## Records
((
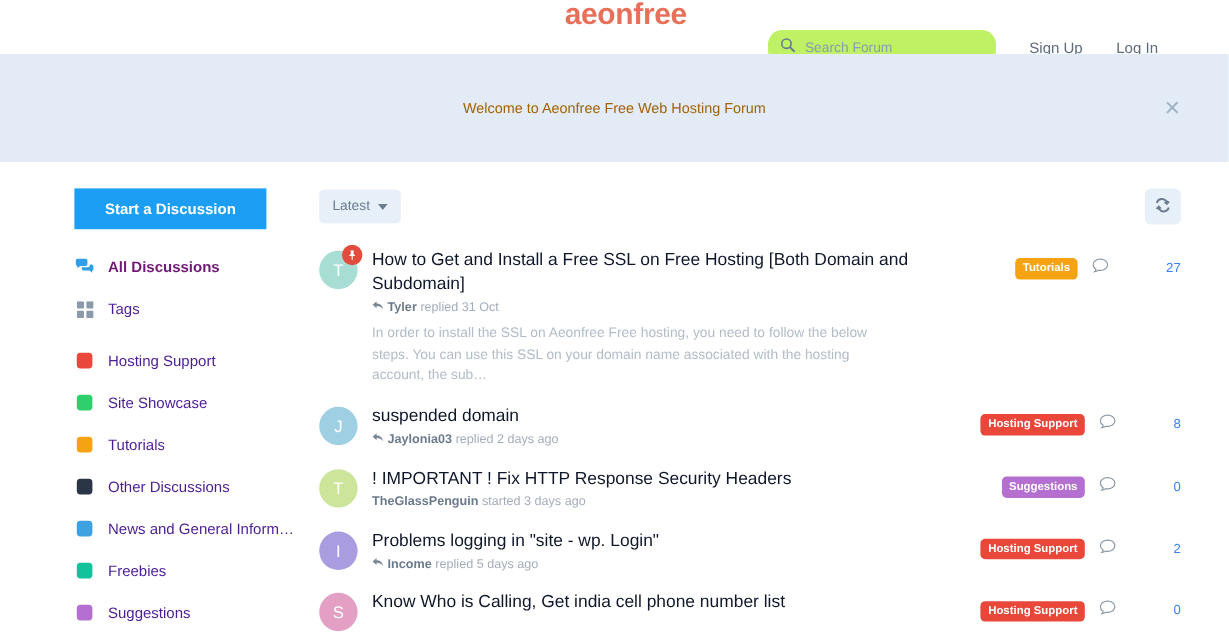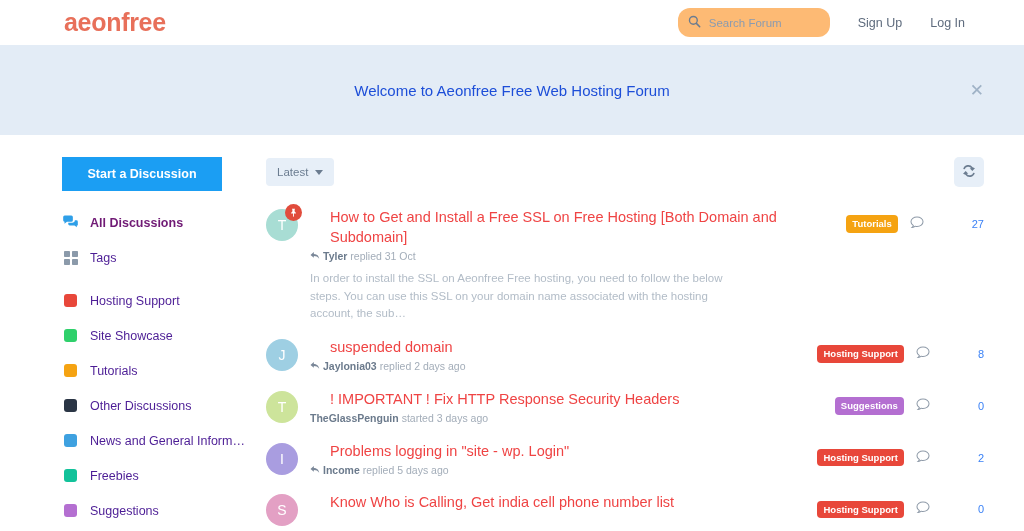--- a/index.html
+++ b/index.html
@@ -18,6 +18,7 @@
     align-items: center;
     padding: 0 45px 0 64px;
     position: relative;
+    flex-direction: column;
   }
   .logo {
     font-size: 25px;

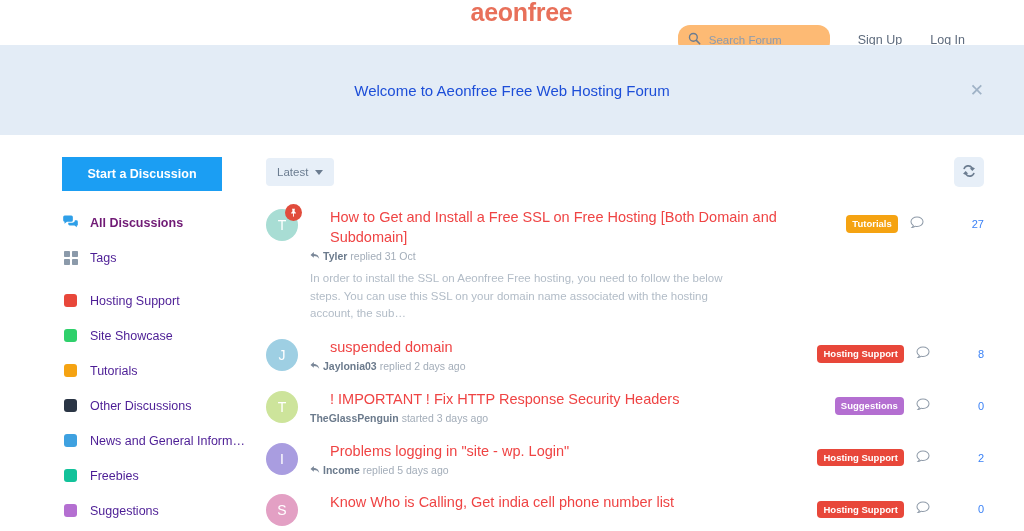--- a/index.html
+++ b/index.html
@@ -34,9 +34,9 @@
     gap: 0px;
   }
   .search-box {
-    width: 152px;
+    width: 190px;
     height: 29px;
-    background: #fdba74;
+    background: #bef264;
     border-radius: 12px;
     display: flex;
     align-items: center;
))
The reply should consist only of the lines running from the one with "position: relative;" through the end of the material, both included, copied exactly; please omit pictures.

     position: relative;
+    flex-direction: column;
   }
   .logo {
     font-size: 25px;

--- a/index.html
+++ b/index.html
@@ -34,9 +34,9 @@
     gap: 0px;
   }
   .search-box {
-    width: 152px;
+    width: 190px;
     height: 29px;
-    background: #fdba74;
+    background: #bef264;
     border-radius: 12px;
     display: flex;
     align-items: center;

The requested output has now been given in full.